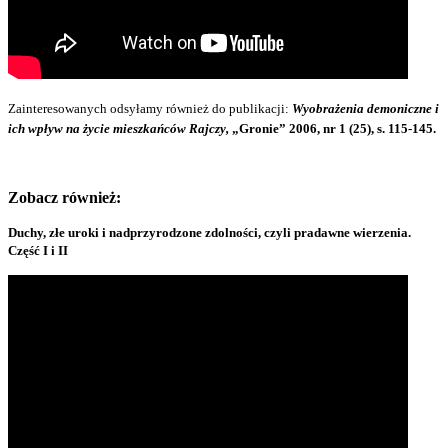
Zainteresowanych odsyłamy również do publikacji:
Wyobrażenia demoniczne i
ich wpływ na życie mieszkańców Rajczy,
„Gronie” 2006, nr 1 (25), s. 115-145.
Zobacz również:
Duchy, złe uroki i nadprzyrodzone zdolności, czyli pradawne wierzenia.
Część I i II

::::::::::

_Action item_
Could you put every line of text from the rows above into a Markdown table with the columns No. and Text, numbering the lines, skipping blank ones, and leaving the pictures out?

_Exercise solution_
| No. | Text |
|---|---|
| 1 | Zainteresowanych odsyłamy również do publikacji: |
| 2 | Wyobrażenia demoniczne i |
| 3 | ich wpływ na życie mieszkańców Rajczy, |
| 4 | „Gronie” 2006, nr 1 (25), s. 115-145. |
| 5 | Zobacz również: |
| 6 | Duchy, złe uroki i nadprzyrodzone zdolności, czyli pradawne wierzenia. |
| 7 | Część I i II |